#### [What is needed]
Beginning at the top of the entries below, retype each line exactly until the line containing "The new landing page includes" has been written out; include no pictures and no later lines.

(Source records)
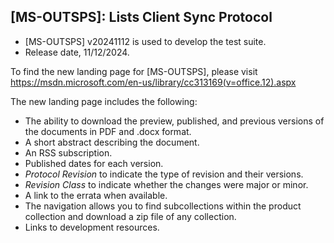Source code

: ## [MS-OUTSPS]: Lists Client Sync Protocol
- [MS-OUTSPS] v20241112 is used to develop the test suite.
- Release date, 11/12/2024.

To find the new landing page for [MS-OUTSPS], please visit https://msdn.microsoft.com/en-us/library/cc313169(v=office.12).aspx

The new landing page includes the following:
- The ability to download the preview, published, and previous versions of the documents in PDF and .docx format.
- A short abstract describing the document.
- An RSS subscription.
- Published dates for each version.
- *Protocol Revision* to indicate the type of revision and their versions.
- *Revision Class* to indicate whether the changes were major or minor.
- A link to the errata when available.
- The navigation allows you to find subcollections within the product collection and download a zip file of any collection.
- Links to development resources.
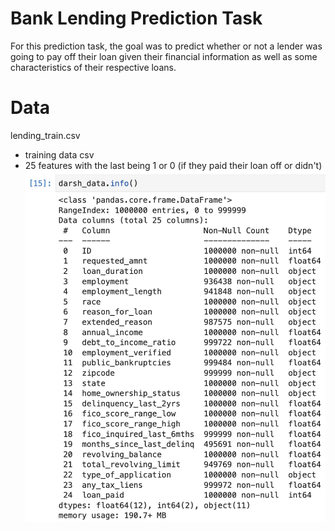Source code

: # Bank Lending Prediction Task 

For this prediction task, the goal was to predict whether or not a lender was going to pay off their loan given their financial information as well as some characteristics of their respective loans.  

# Data
lending_train.csv
  - training data csv 
  - 25 features with the last being 1 or 0 (if they paid their loan off or didn't)
  ![link](info.jpg)
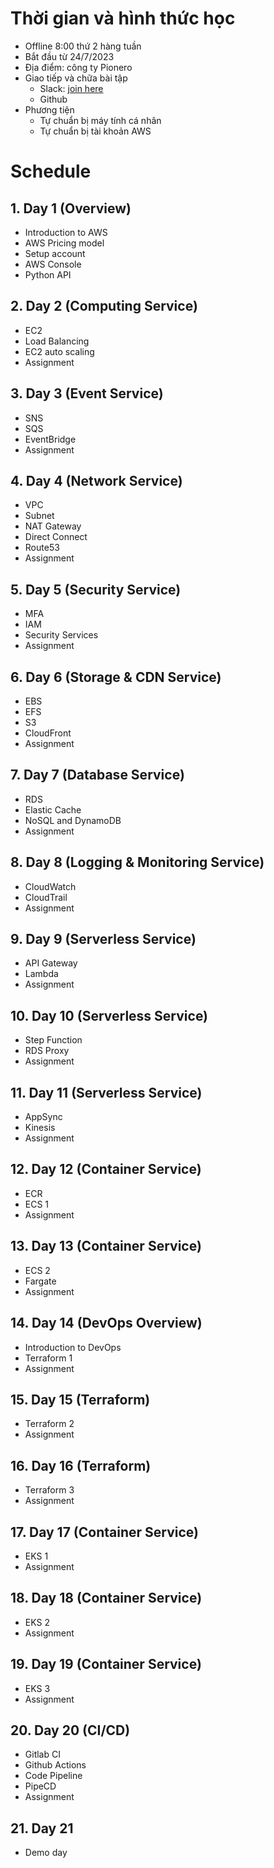 # Thời gian và hình thức học

- Offline 8:00 thứ 2 hàng tuần
- Bắt đầu từ 24/7/2023
- Địa điểm: công ty Pionero
- Giao tiếp và chữa bài tập
  - Slack: [join here](https://join.slack.com/t/pionero-training/shared_invite/zt-1z9mfvb45-aThHfIHnfJIsMt3iusbSWw)
  - Github
- Phương tiện
  - Tự chuẩn bị máy tính cá nhân
  - Tự chuẩn bị tài khoản AWS

# Schedule

## 1. Day 1 (Overview)

- Introduction to AWS
- AWS Pricing model
- Setup account
- AWS Console
- Python API

## 2. Day 2 (Computing Service)

- EC2
- Load Balancing
- EC2 auto scaling
- Assignment

## 3. Day 3 (Event Service)

- SNS
- SQS
- EventBridge
- Assignment

## 4. Day 4 (Network Service)

- VPC
- Subnet
- NAT Gateway
- Direct Connect
- Route53
- Assignment

## 5. Day 5 (Security Service)

- MFA
- IAM
- Security Services
- Assignment

## 6. Day 6 (Storage & CDN Service)

- EBS
- EFS
- S3
- CloudFront
- Assignment

## 7. Day 7 (Database Service)

- RDS
- Elastic Cache
- NoSQL and DynamoDB
- Assignment

## 8. Day 8 (Logging & Monitoring Service)

- CloudWatch
- CloudTrail
- Assignment

## 9. Day 9 (Serverless Service)

- API Gateway
- Lambda
- Assignment

## 10. Day 10 (Serverless Service)

- Step Function
- RDS Proxy
- Assignment

## 11. Day 11 (Serverless Service)

- AppSync
- Kinesis
- Assignment

## 12. Day 12 (Container Service)

- ECR
- ECS 1
- Assignment

## 13. Day 13 (Container Service)

- ECS 2
- Fargate
- Assignment

## 14. Day 14 (DevOps Overview)

- Introduction to DevOps
- Terraform 1
- Assignment

## 15. Day 15 (Terraform)

- Terraform 2
- Assignment

## 16. Day 16 (Terraform)

- Terraform 3
- Assignment


## 17. Day 17 (Container Service)

- EKS 1
- Assignment

## 18. Day 18 (Container Service)

- EKS 2
- Assignment

## 19. Day 19 (Container Service)

- EKS 3
- Assignment

## 20. Day 20 (CI/CD)

- Gitlab CI
- Github Actions
- Code Pipeline
- PipeCD
- Assignment

## 21. Day 21

- Demo day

#### [Solution]
Source code

: ## [MS-OUTSPS]: Lists Client Sync Protocol
- [MS-OUTSPS] v20241112 is used to develop the test suite.
- Release date, 11/12/2024.

To find the new landing page for [MS-OUTSPS], please visit https://msdn.microsoft.com/en-us/library/cc313169(v=office.12).aspx

The new landing page includes the following:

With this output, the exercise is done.